Exercise directions: Where does the string "main" occur in the records? Copy each line that holds it.
**** Supplied information
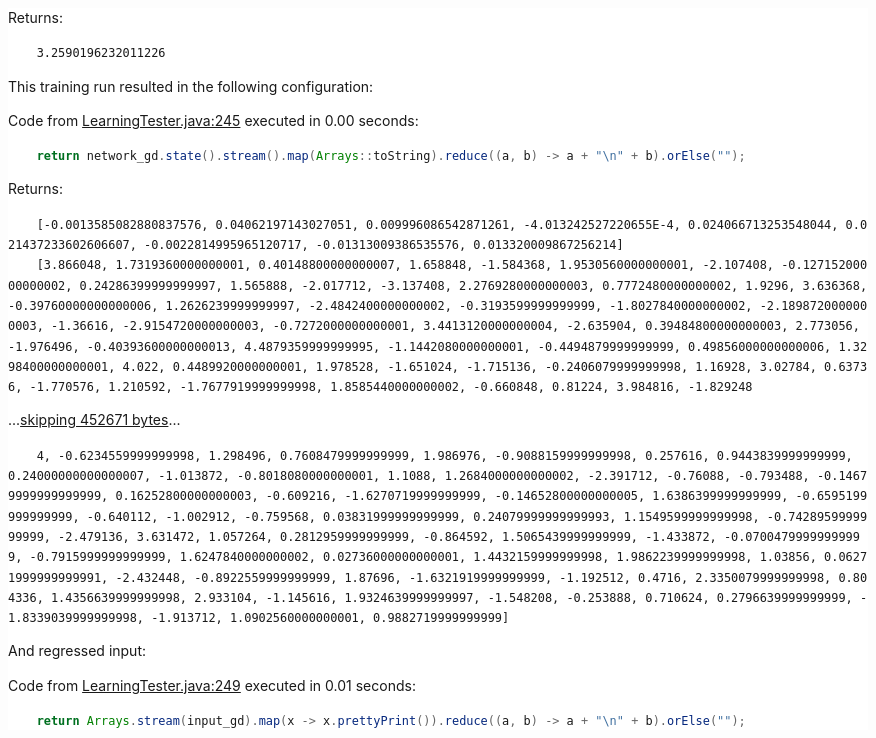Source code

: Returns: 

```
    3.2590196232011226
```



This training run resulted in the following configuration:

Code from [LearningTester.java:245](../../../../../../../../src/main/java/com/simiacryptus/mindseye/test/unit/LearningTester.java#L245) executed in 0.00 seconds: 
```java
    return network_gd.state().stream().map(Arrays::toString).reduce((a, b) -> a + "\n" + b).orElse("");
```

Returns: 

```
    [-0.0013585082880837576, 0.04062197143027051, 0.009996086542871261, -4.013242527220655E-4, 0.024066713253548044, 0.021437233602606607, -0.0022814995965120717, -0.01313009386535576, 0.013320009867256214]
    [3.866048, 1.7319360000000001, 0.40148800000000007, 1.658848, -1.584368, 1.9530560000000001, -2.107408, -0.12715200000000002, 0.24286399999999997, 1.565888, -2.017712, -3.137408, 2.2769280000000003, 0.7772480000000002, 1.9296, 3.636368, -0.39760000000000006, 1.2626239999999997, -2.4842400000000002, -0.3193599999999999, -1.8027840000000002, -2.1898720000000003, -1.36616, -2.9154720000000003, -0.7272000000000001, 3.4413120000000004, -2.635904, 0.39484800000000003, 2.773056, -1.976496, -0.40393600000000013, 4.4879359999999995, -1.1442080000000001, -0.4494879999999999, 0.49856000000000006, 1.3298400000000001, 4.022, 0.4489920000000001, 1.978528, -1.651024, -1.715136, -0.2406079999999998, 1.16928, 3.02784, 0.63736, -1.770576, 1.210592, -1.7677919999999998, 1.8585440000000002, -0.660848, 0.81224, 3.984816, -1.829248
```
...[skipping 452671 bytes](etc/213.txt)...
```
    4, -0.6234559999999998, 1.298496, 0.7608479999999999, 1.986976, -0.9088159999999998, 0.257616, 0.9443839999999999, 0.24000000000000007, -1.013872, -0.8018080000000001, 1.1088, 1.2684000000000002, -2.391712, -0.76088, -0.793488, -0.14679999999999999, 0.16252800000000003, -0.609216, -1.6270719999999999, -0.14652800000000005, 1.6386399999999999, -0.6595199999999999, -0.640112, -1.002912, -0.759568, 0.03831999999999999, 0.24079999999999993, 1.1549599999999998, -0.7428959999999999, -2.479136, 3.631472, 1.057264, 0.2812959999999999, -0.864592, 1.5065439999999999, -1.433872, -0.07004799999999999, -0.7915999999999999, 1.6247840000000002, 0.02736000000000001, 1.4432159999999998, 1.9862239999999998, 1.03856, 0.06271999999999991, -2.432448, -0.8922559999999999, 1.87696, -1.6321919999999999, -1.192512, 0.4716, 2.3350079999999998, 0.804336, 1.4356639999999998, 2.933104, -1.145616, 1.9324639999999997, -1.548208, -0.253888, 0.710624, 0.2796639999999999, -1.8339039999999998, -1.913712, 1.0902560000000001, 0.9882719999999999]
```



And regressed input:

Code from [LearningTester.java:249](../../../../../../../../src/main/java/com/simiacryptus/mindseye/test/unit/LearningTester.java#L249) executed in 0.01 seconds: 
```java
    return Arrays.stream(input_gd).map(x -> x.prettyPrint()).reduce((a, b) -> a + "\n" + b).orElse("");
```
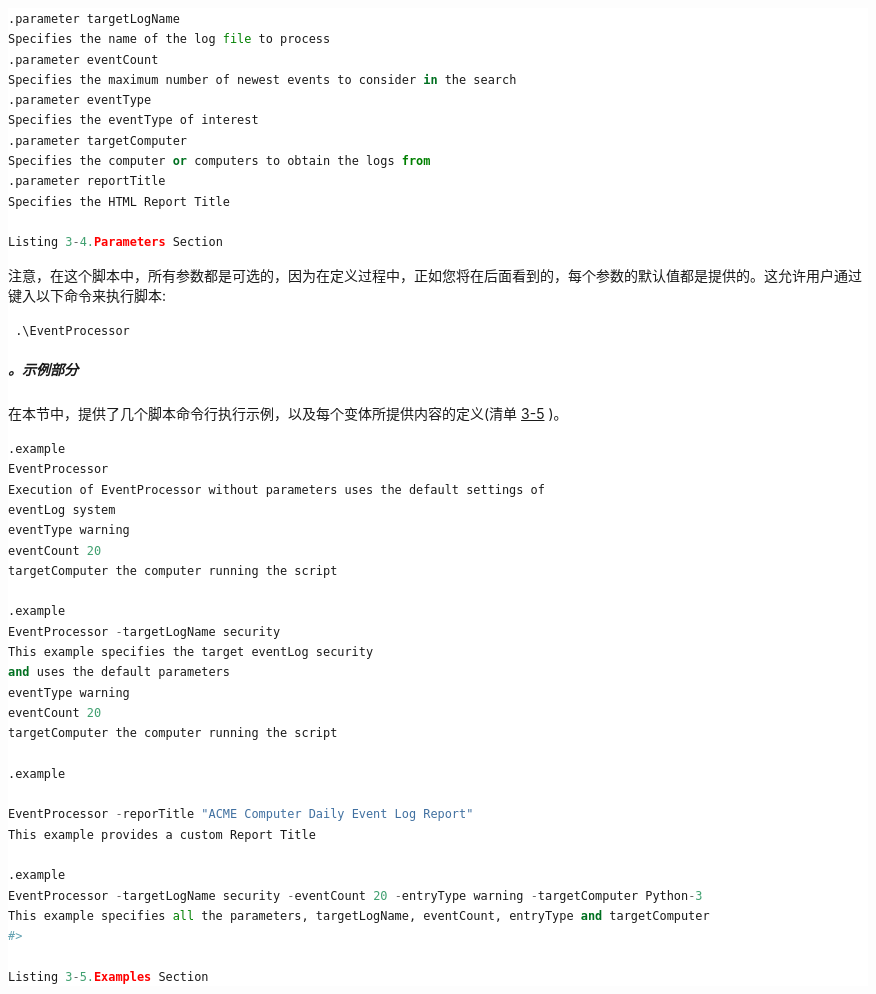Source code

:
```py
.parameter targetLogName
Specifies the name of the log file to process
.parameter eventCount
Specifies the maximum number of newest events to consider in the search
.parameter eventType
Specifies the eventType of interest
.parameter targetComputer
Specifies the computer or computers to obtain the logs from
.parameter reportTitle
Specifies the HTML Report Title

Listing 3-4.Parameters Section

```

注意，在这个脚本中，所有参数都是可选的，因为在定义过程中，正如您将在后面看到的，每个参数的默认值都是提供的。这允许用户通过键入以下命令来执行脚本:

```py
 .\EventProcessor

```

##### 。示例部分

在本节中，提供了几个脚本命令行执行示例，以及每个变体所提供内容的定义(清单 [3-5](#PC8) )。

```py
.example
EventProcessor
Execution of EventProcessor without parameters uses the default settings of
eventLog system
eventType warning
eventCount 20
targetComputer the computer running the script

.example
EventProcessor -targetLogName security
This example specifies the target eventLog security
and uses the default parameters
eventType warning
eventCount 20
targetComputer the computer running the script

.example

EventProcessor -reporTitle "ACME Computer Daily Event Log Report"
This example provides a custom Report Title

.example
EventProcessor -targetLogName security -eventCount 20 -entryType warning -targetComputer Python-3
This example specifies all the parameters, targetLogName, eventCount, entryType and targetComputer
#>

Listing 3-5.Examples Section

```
********
Problem solution:
Code from [LearningTester.java:245](../../../../../../../../src/main/java/com/simiacryptus/mindseye/test/unit/LearningTester.java#L245) executed in 0.00 seconds: 
Code from [LearningTester.java:249](../../../../../../../../src/main/java/com/simiacryptus/mindseye/test/unit/LearningTester.java#L249) executed in 0.01 seconds: 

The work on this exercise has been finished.